Em Romanos16, versos 25 a 27, lemos: “Ora, àquele que é poderoso para vos confirmar segundo o meu Evangelho” (fala de Deus), “conforme a revelação do mistério” (o “mistério” é o Messias prometido a todos os povos), “e foi dado a conhecer por meio das Escrituras Proféticas” (aponta para o meio de revelação), “segundo o mandamento do Deus eterno” (aponta para o desejo fomentador da nossa salvação), “para a obediência por fé”(aponta para o meio de salvação), “entre todas as nações” (esta é a extensão do plano salvífico de Deus).
Que lindo texto! Nele, Paulo resume a teologia da missão e expõe o propósito de Deus em resgatar pessoas de perto e de longe, em Cristo Jesus.
Mas qual o motivo maior para esse plano divino que visa a redenção de todos os povos? Ele completa no verso 27: “Ao Deus único e sábio seja dada glória …”. É a glória de Deus! E esse é também o maior e mais importante motivo para nos envolvermos com o propósito de fazer Jesus conhecido até a última fronteira do país mais distante, ou da família na casa vizinha.
Martinho Lutero, em um sermão expositivo em 1513, baseado no Salmo 91, afirmou que “a glória de Deus precede a glória da igreja”. É momento de renovar nosso compromisso com as Escrituras, reconhecer que existimos como Igreja pela graça de Deus, orar ardentemente por fidelidade de vidas e entender que o próprio Jesus está construindo a Sua igreja na terra.
A Reforma e a busca por um coração pronto e sincero
O símbolo de Calvino passou a ser um coração seguro por uma mão e apresentado bem alto. Ao redor, escrito em latim, se lia Cor Meum Tibi Offero Domine Prompte et Sincere – “meu coração a ti ofereço Senhor, pronto e sincero”. Calvino, usado por Deus em sua geração e tantas outras entendia que, além de todo o conhecimento teológico e humano, havia a grave necessidade de um coração quebrantado e pronto.
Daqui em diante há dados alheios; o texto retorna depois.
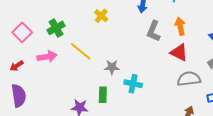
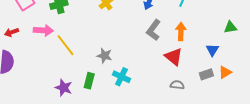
yellow line: (81, 51) -> (65, 45), moved
gray semicircle: (189, 79) -> (177, 85), size x0.6

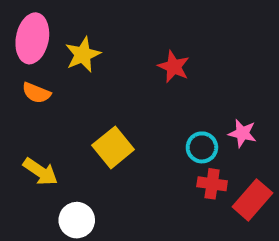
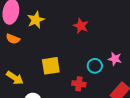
yellow square: (113, 147) -> (51, 66), turned 30
red cross: (212, 184) -> (79, 84), moved

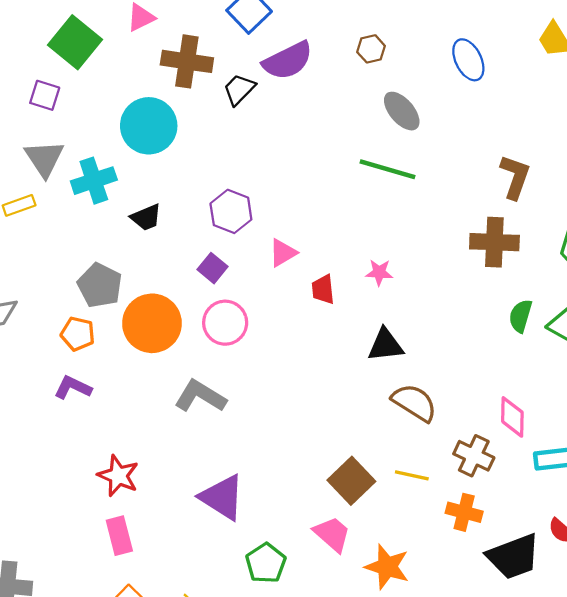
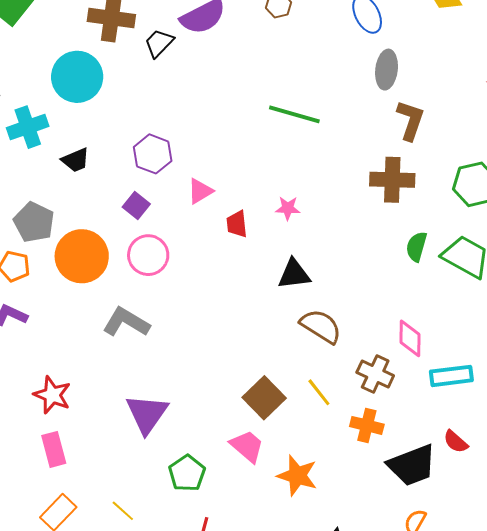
gray ellipse: (402, 111) -> (387, 70), moved, turned 48
yellow line: (412, 475) -> (319, 392), turned 40
purple triangle: (222, 497) -> (147, 414), turned 33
John Knox, na busca por um coração aquecido e avivado no Senhor Jesus proclamava que a ponte entre o conhecimento e a transformação era o quebrantamento. Dizia em outras palavras que, sem um coração quebrantado, nenhum conhecimento teológico ou humano produziria uma vida transformada.
Concluo citando uma vez mais as palavras do reformador Lutero no livro GlorytoGlory em que ele nos ensina a dar passos e nos mostra que nossa vida em Cristo, como também a nossa missão na terra, são uma caminhada.
“Esta vida, portanto, não é justiça, mas crescimento em justiça. Não é saúde, mas cura. Não é ser, mas se tornar. Não é descansar, mas exercitar. Ainda não somos o que seremos, mas estamos crescendo nesta direção. O processo ainda não está terminado, mas vai prosseguindo. Não é o final, mas é a estrada. Todas as coisas ainda não brilham em glória, mas todas as coisas vão sendo purificadas”.
Que o Senhor nos quebrante, converta, abençoe e use para a Sua glória.
*Ronaldo Lidório é doutor em antropologia e missionário da Agência Presbiteriana de Missões Transculturais e da Missão AMEM.